[WORK REQUIRED]: Show every line of the material that follows in which the word "overlay" occurs.

[MATERIAL FOR THE TASK]:
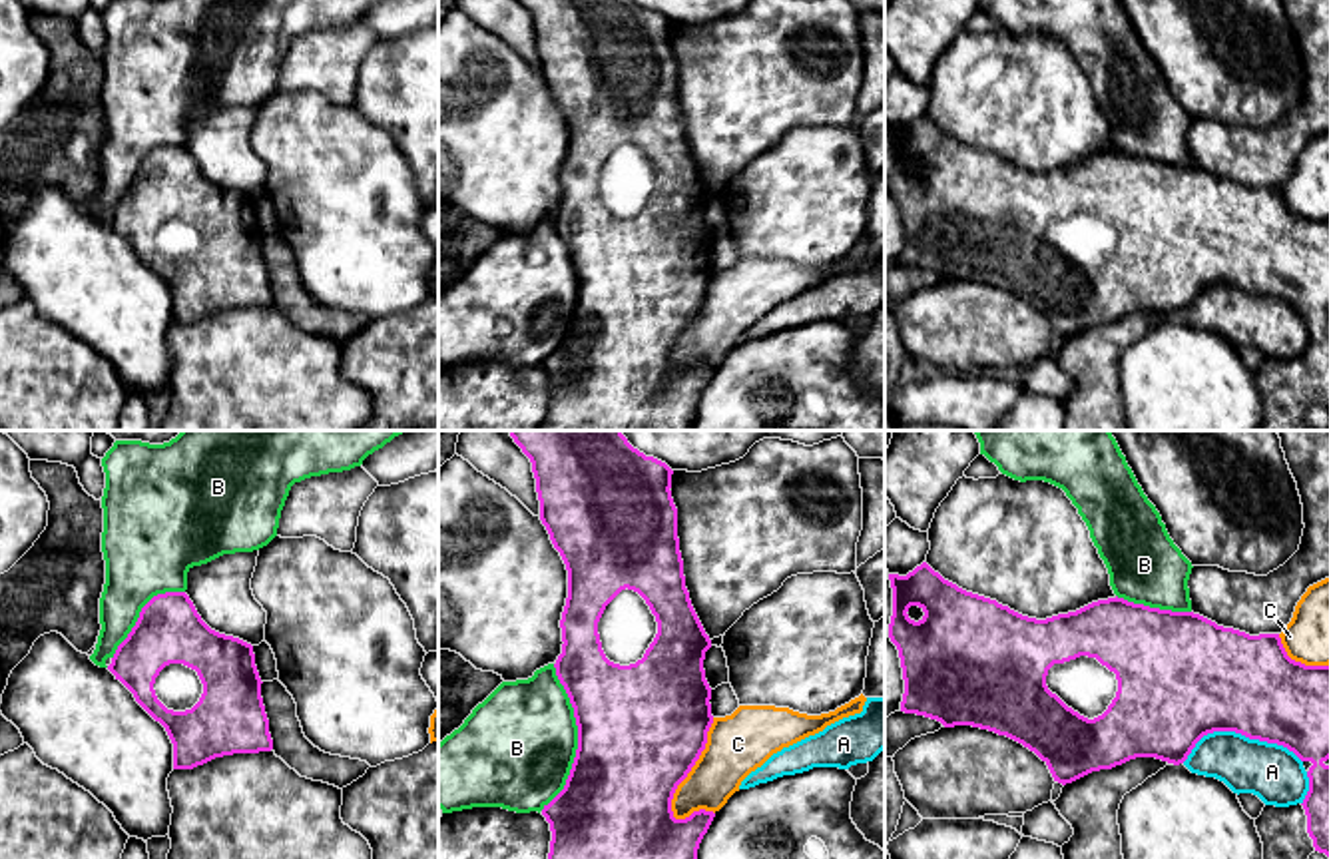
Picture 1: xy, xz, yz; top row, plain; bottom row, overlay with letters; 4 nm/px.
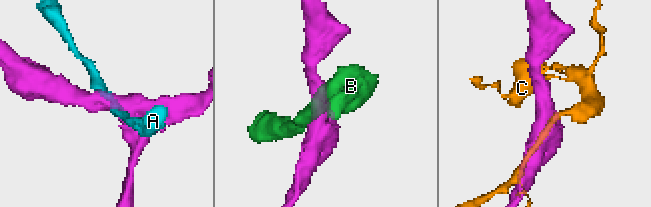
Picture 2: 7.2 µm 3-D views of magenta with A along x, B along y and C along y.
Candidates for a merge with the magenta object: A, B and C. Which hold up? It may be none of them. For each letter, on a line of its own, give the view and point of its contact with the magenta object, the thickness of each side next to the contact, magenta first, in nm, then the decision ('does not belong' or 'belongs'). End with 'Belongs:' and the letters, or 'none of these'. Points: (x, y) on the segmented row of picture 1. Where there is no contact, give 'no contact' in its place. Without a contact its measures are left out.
A: contact yz (1240, 732); calibres 440 and 220 nm; does not belong
B: contact xz (578, 738); calibres 500 and 460 nm; does not belong
C: contact xz (690, 770); calibres 500 and 240 nm; does not belong
Belongs: none of these

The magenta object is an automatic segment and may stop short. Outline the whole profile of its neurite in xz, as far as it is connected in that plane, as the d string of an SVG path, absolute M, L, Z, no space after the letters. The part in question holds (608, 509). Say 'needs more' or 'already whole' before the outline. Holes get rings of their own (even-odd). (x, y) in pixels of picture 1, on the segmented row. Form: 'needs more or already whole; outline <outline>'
needs more; outline M508 430L514 442L532 462L536 492L540 500L540 520L546 526L554 548L560 552L568 570L568 598L562 612L562 654L554 668L564 686L578 725L578 749L564 789L542 809L550 823L552 841L548 859L697 859L697 849L707 833L715 813L693 811L685 819L675 819L671 799L677 785L687 777L707 743L707 731L713 723L711 688L705 680L703 660L711 648L685 588L683 560L677 538L677 508L671 498L673 470L634 448L622 430Z

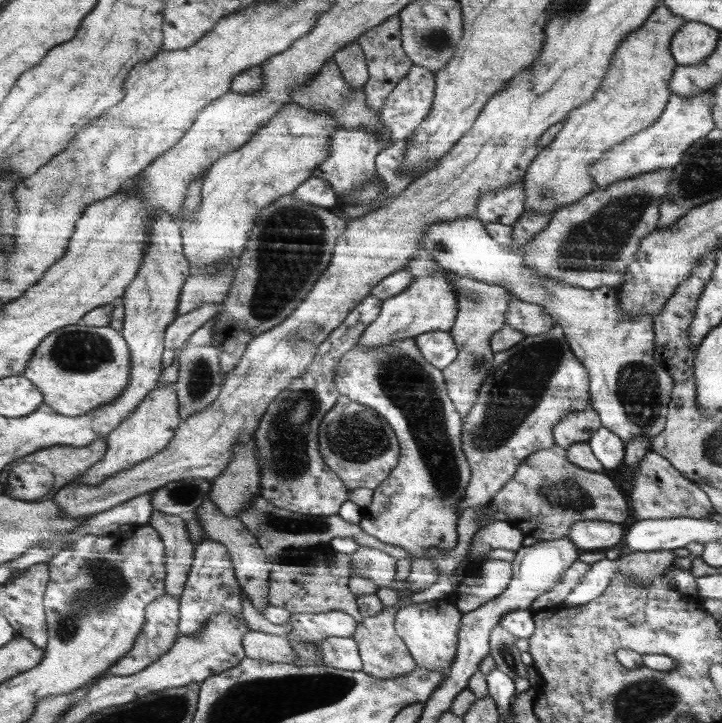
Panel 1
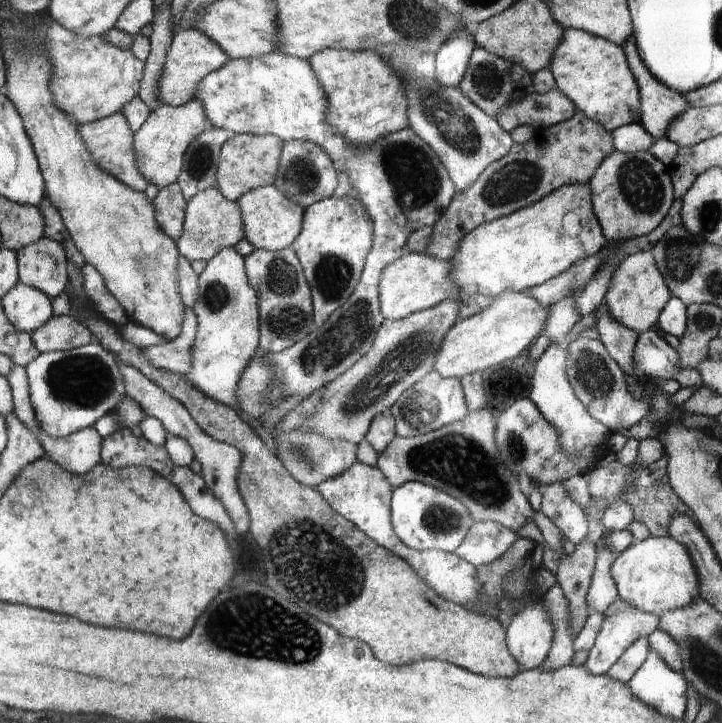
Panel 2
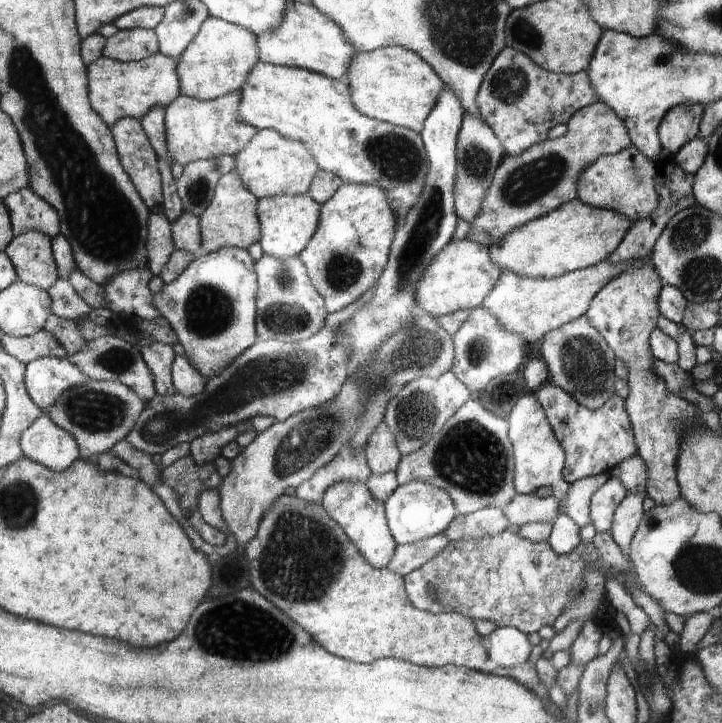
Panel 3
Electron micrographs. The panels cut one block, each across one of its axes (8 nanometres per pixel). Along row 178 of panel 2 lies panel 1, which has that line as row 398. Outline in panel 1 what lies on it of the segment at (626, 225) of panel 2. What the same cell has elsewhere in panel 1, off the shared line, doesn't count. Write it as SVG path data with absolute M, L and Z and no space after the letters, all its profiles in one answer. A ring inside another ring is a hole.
M474 215L431 224L421 242L419 256L434 257L435 261L448 271L479 281L498 283L512 291L521 301L543 306L552 316L553 322L562 328L564 340L569 343L573 353L588 370L591 406L600 415L601 426L619 436L624 443L630 442L635 436L652 440L665 428L676 382L665 367L656 361L656 332L653 330L653 318L649 314L641 314L640 317L625 314L621 310L620 298L617 297L619 287L604 285L588 290L554 280L549 276L541 276L525 266L523 255L496 242L485 229L484 223Z

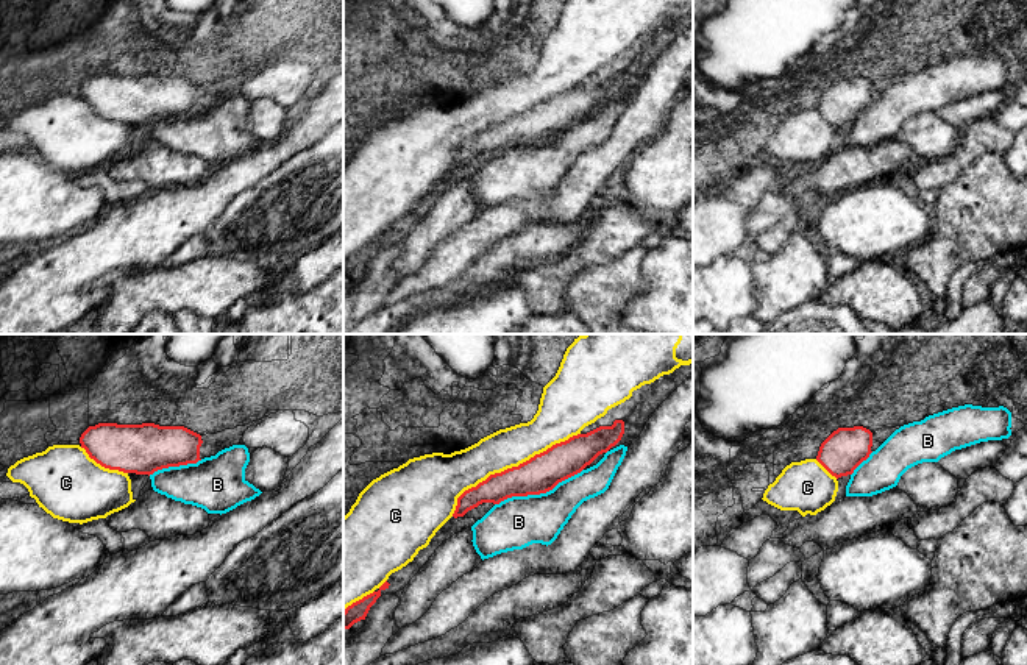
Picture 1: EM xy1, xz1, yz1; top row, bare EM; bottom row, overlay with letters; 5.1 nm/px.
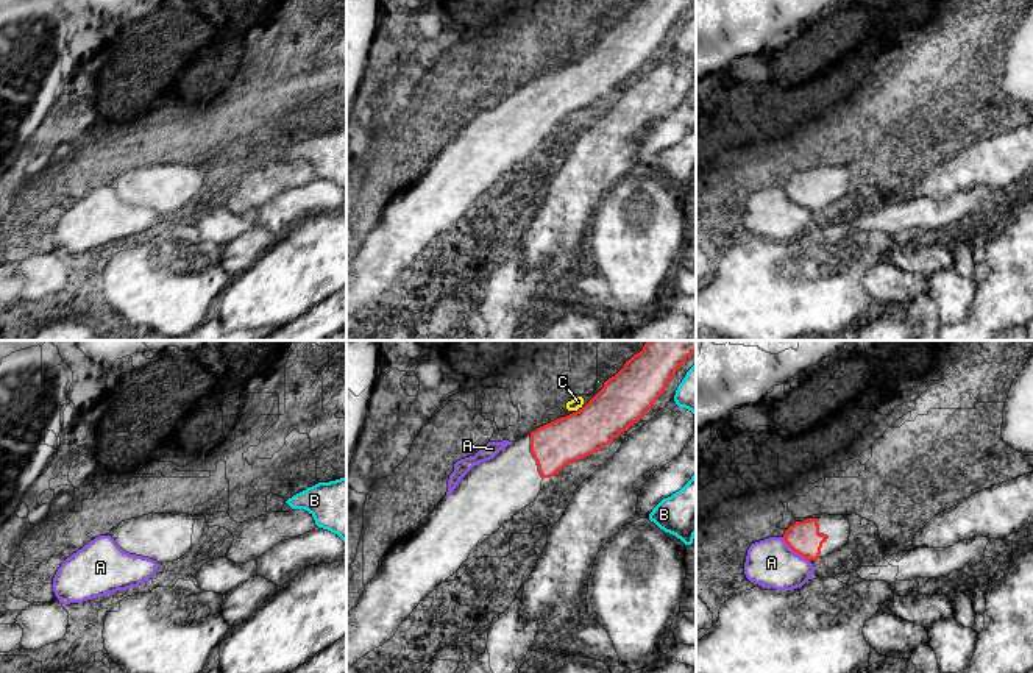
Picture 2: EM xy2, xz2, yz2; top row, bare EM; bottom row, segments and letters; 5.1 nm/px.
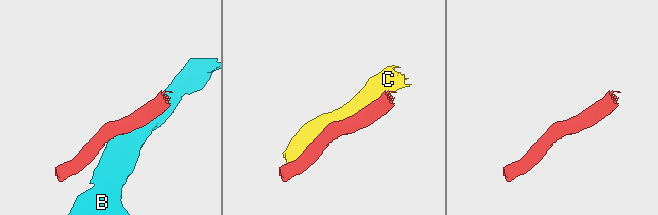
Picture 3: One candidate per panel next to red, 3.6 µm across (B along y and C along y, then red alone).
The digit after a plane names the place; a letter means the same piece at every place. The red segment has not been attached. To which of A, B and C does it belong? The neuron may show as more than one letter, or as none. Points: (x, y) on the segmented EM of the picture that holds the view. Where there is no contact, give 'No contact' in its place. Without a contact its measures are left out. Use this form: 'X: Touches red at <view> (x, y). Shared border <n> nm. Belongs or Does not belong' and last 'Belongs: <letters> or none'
A: Touches red at yz2 (795, 551). Shared border 190 nm. Does not belong
B: Touches red at xz1 (539, 494). Shared border 500 nm. Does not belong
C: Touches red at xz1 (509, 469). Shared border 800 nm. Does not belong
Belongs: none

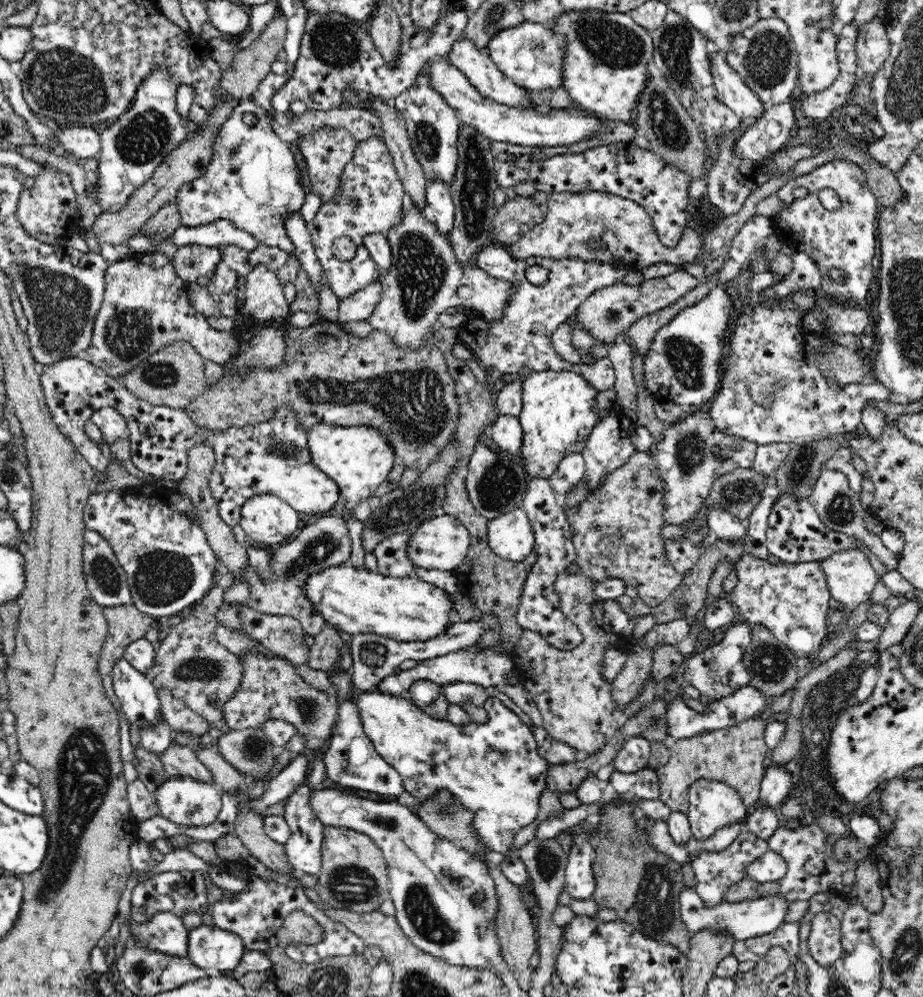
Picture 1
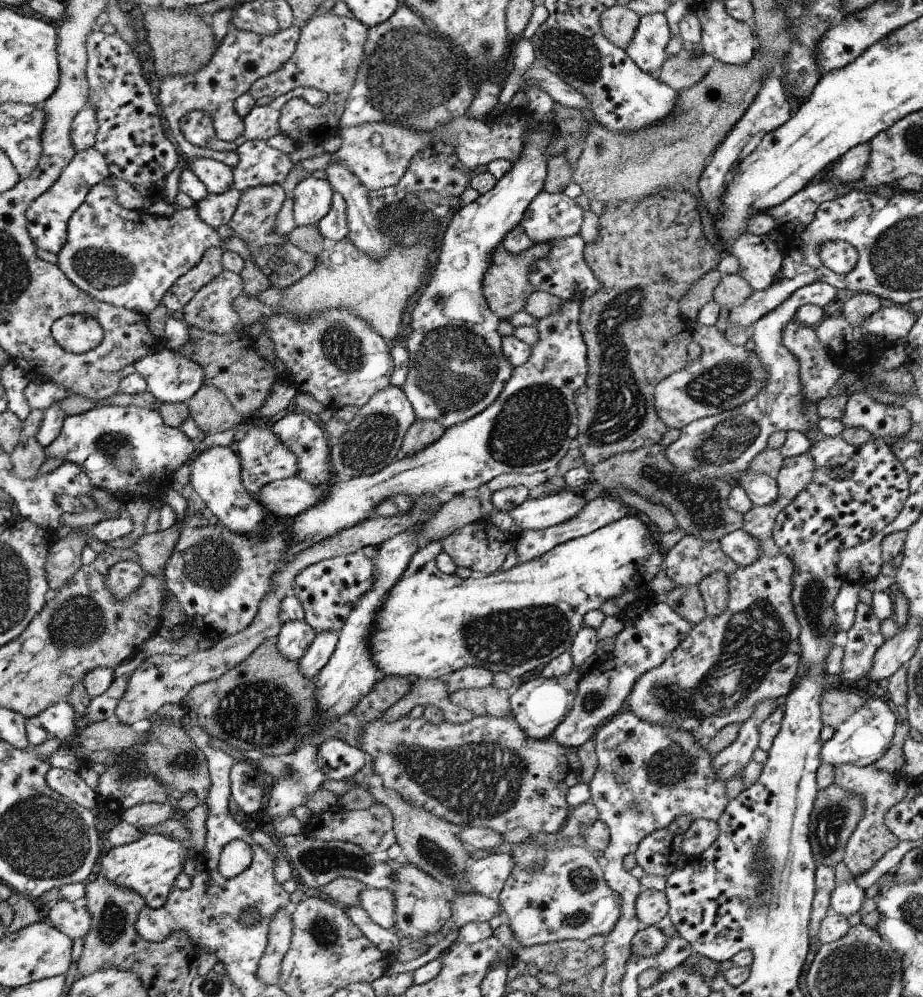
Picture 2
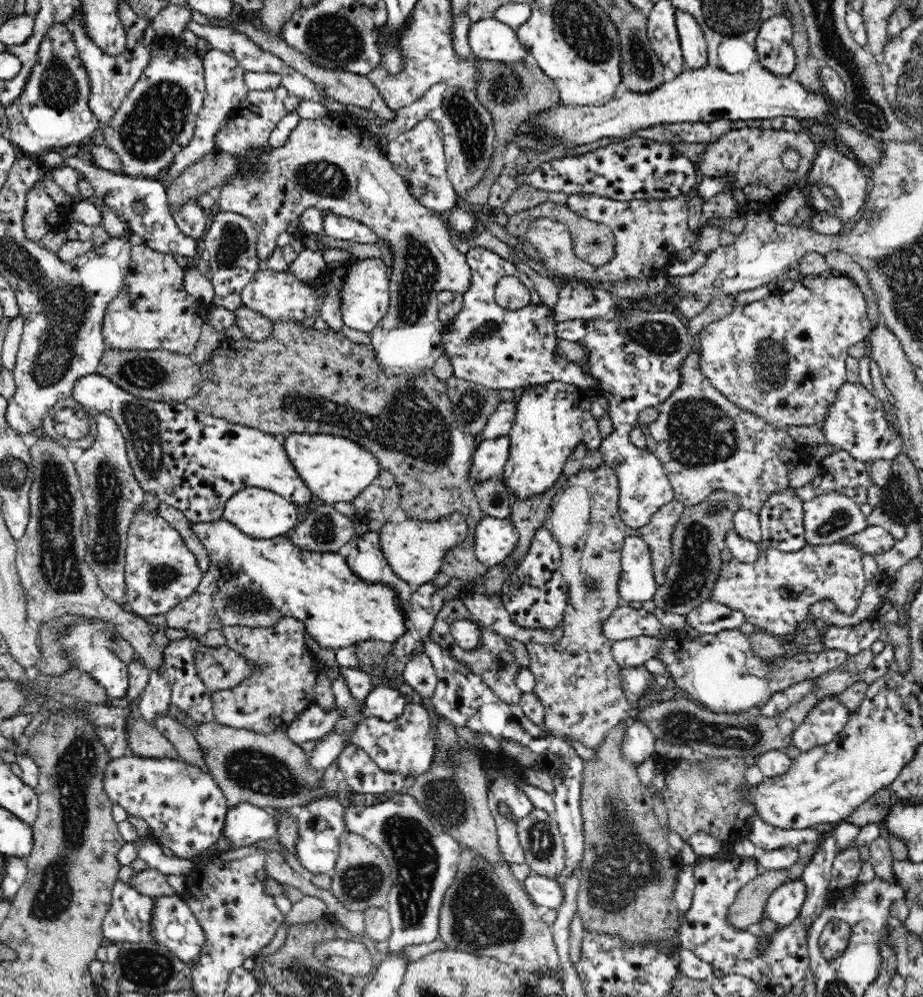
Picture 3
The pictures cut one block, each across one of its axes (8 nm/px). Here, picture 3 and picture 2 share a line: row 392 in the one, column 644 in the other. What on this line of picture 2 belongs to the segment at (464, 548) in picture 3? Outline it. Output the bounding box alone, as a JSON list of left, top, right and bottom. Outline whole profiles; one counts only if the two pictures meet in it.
[575,190,724,466]

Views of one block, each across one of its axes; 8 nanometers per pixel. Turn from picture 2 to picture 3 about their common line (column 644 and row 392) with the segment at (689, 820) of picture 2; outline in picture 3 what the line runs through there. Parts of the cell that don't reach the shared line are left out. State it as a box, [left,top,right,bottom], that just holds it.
[821,381,904,462]

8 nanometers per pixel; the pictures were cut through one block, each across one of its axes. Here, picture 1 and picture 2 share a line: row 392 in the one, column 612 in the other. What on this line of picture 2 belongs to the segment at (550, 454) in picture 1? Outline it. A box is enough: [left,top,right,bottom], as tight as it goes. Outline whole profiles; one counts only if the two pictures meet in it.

[FINISHED TASK]:
Picture 1: xy, xz, yz; top row, plain; bottom row, overlay with letters; 4 nm/px.
Picture 1: EM xy1, xz1, yz1; top row, bare EM; bottom row, overlay with letters; 5.1 nm/px.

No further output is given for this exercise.